= Your goal =
The answer must be every line of the data that holds the word "entrées".

[Opening Source data section]

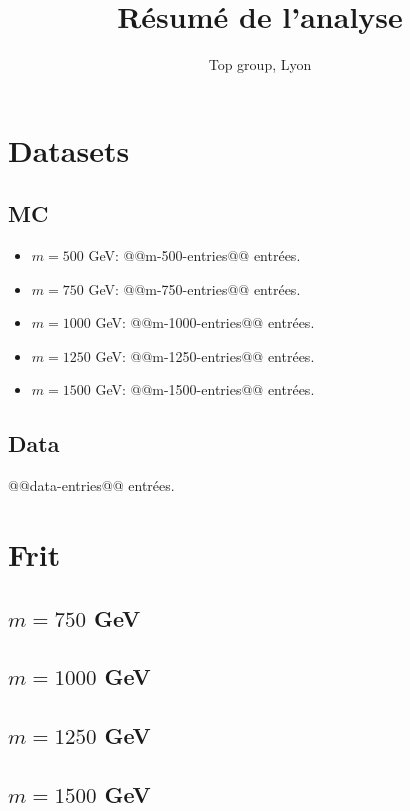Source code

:\documentclass[twoside,12pt]{article}
\title{Résumé de l'analyse}
\author{Top group, Lyon}
\begin{document}
\maketitle
\tableofcontents

\newpage


\section{Datasets}

\subsection{MC}

\begin{itemize}
\item $m = 500$ GeV: @@m-500-entries@@ entrées.
\item $m = 750$ GeV: @@m-750-entries@@ entrées.
\item $m = 1000$ GeV: @@m-1000-entries@@ entrées.
\item $m = 1250$ GeV: @@m-1250-entries@@ entrées.
\item $m = 1500$ GeV: @@m-1500-entries@@ entrées.
\end{itemize}

\subsection{Data}

@@data-entries@@ entrées.

\section{Frit}


\subsection{$m = 750$ GeV}


\subsection{$m = 1000$ GeV}


\subsection{$m = 1250$ GeV}


\subsection{$m = 1500$ GeV}

\end{document}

[Closing Source data section]

= The completed task =
\item $m = 500$ GeV: @@m-500-entries@@ entrées.
\item $m = 750$ GeV: @@m-750-entries@@ entrées.
\item $m = 1000$ GeV: @@m-1000-entries@@ entrées.
\item $m = 1250$ GeV: @@m-1250-entries@@ entrées.
\item $m = 1500$ GeV: @@m-1500-entries@@ entrées.
@@data-entries@@ entrées.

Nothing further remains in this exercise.